SUPPLIED DATA:

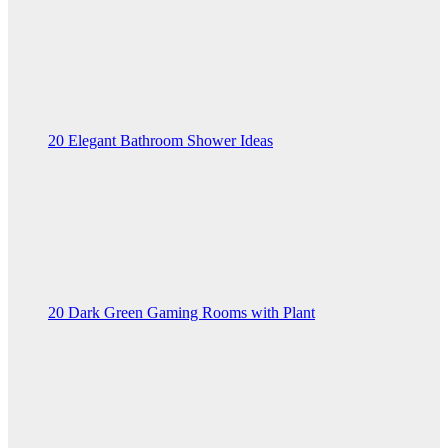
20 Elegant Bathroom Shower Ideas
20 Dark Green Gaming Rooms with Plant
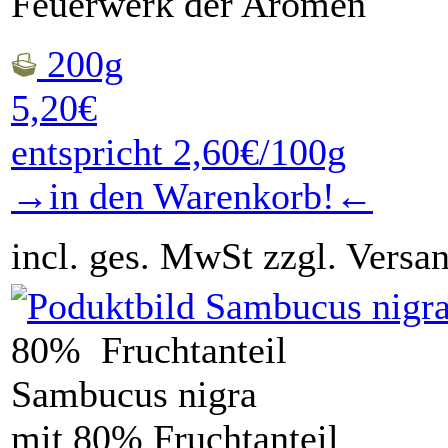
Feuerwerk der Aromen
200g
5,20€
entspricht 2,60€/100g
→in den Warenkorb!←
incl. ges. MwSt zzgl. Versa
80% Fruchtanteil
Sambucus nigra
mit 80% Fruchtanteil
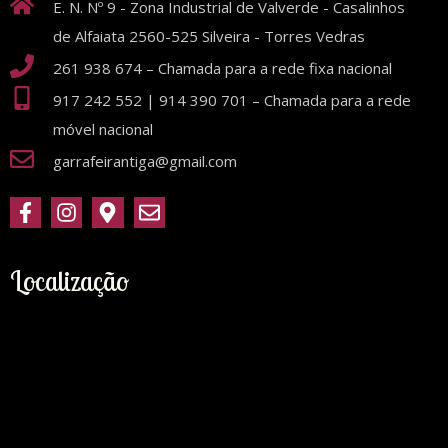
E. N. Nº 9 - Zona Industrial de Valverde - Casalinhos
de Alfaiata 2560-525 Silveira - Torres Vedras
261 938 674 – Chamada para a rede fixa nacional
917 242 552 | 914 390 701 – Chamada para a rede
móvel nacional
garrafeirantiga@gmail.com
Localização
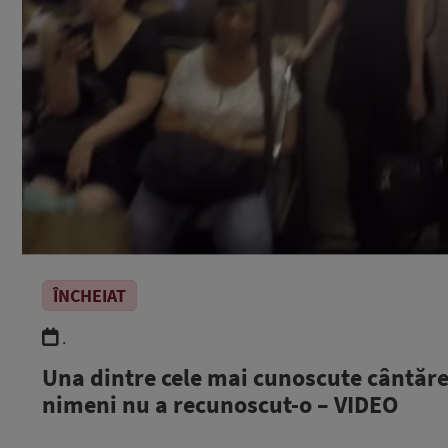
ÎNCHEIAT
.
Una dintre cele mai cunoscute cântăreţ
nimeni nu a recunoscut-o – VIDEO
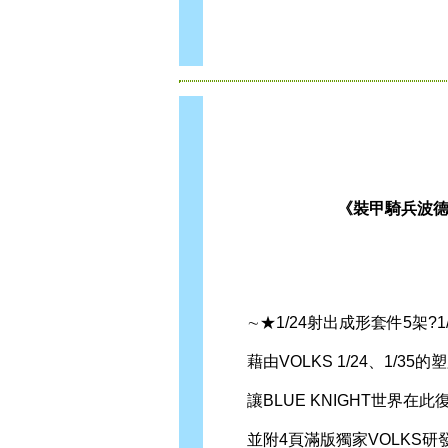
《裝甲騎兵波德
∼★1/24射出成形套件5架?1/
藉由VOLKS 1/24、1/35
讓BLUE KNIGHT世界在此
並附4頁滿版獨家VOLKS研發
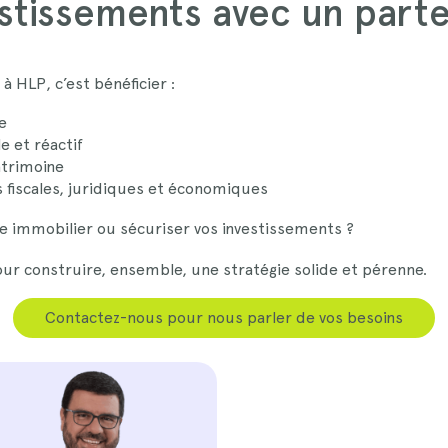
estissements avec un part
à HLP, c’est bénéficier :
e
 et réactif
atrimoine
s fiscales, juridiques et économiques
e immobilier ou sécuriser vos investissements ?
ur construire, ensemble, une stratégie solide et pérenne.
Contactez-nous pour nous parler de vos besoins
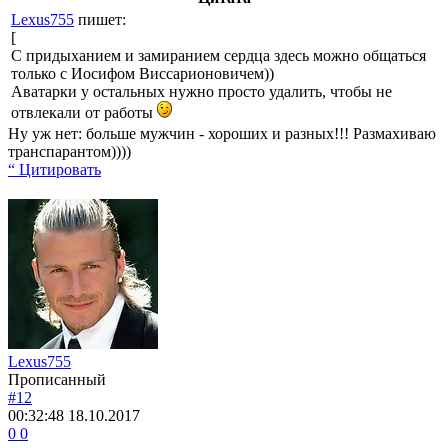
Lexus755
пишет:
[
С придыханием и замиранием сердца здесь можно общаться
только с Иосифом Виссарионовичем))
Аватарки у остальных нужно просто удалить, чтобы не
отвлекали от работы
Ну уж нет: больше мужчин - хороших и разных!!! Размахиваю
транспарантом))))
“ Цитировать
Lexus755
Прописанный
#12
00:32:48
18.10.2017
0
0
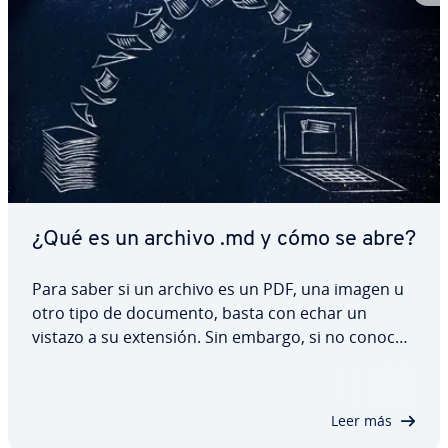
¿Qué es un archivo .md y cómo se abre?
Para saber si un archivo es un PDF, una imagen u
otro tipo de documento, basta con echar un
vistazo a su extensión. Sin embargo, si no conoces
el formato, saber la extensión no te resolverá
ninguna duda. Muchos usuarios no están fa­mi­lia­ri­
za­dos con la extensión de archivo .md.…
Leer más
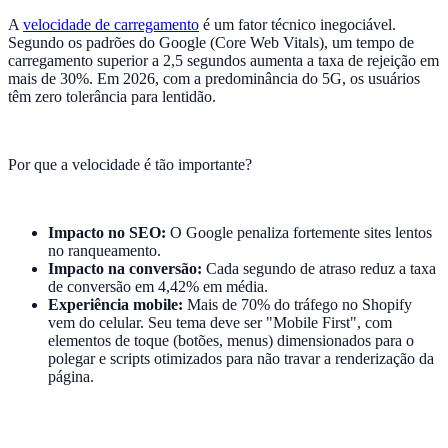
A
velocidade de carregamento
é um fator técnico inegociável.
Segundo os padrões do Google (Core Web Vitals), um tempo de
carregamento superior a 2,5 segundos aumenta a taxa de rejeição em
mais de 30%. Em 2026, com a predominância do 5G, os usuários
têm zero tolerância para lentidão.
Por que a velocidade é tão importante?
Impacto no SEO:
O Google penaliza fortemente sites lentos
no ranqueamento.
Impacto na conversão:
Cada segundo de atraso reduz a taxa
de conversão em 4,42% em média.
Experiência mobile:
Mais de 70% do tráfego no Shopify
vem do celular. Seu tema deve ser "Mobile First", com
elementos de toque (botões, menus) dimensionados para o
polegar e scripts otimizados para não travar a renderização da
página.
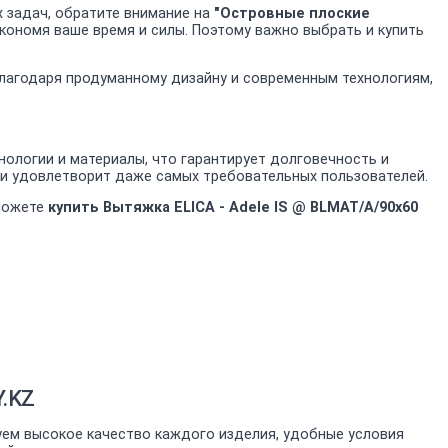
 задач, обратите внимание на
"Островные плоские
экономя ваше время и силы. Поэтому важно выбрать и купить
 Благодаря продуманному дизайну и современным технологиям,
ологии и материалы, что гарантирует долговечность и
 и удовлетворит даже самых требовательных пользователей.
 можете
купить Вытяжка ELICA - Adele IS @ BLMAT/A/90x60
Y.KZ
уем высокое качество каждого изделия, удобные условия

EXERCISE PROMPT: Nothing but the lines from the first line of the data through the line with "vem do celular." belongs in the answer, copied exactly and without pictures.

SOLUTION FOR THIS TASK:
20 Elegant Bathroom Shower Ideas
20 Dark Green Gaming Rooms with Plant
Feuerwerk der Aromen
200g
5,20€
entspricht 2,60€/100g
→in den Warenkorb!←
incl. ges. MwSt zzgl. Versa
80% Fruchtanteil
Sambucus nigra
mit 80% Fruchtanteil
E. N. Nº 9 - Zona Industrial de Valverde - Casalinhos
de Alfaiata 2560-525 Silveira - Torres Vedras
261 938 674 – Chamada para a rede fixa nacional
917 242 552 | 914 390 701 – Chamada para a rede
móvel nacional
garrafeirantiga@gmail.com
Localização
ÎNCHEIAT
.
Una dintre cele mai cunoscute cântăreţ
nimeni nu a recunoscut-o – VIDEO
《裝甲騎兵波德
∼★1/24射出成形套件5架?1/
藉由VOLKS 1/24、1/35
讓BLUE KNIGHT世界在此
並附4頁滿版獨家VOLKS研發
estissements avec un part
à HLP, c’est bénéficier :
e
 et réactif
atrimoine
s fiscales, juridiques et économiques
e immobilier ou sécuriser vos investissements ?
ur construire, ensemble, une stratégie solide et pérenne.
Contactez-nous pour nous parler de vos besoins
Lexus755
пишет:
[
С придыханием и замиранием сердца здесь можно общаться
только с Иосифом Виссарионовичем))
Аватарки у остальных нужно просто удалить, чтобы не
отвлекали от работы
Ну уж нет: больше мужчин - хороших и разных!!! Размахиваю
транспарантом))))
“ Цитировать
Lexus755
Прописанный
#12
00:32:48
18.10.2017
0
0
¿Qué es un archivo .md y cómo se abre?
Para saber si un archivo es un PDF, una imagen u
otro tipo de documento, basta con echar un
vistazo a su extensión. Sin embargo, si no conoces
el formato, saber la extensión no te resolverá
ninguna duda. Muchos usuarios no están fa­mi­lia­ri­
za­dos con la extensión de archivo .md.…
Leer más
A
velocidade de carregamento
é um fator técnico inegociável.
Segundo os padrões do Google (Core Web Vitals), um tempo de
carregamento superior a 2,5 segundos aumenta a taxa de rejeição em
mais de 30%. Em 2026, com a predominância do 5G, os usuários
têm zero tolerância para lentidão.
Por que a velocidade é tão importante?
Impacto no SEO:
O Google penaliza fortemente sites lentos
no ranqueamento.
Impacto na conversão:
Cada segundo de atraso reduz a taxa
de conversão em 4,42% em média.
Experiência mobile:
Mais de 70% do tráfego no Shopify
vem do celular. Seu tema deve ser "Mobile First", com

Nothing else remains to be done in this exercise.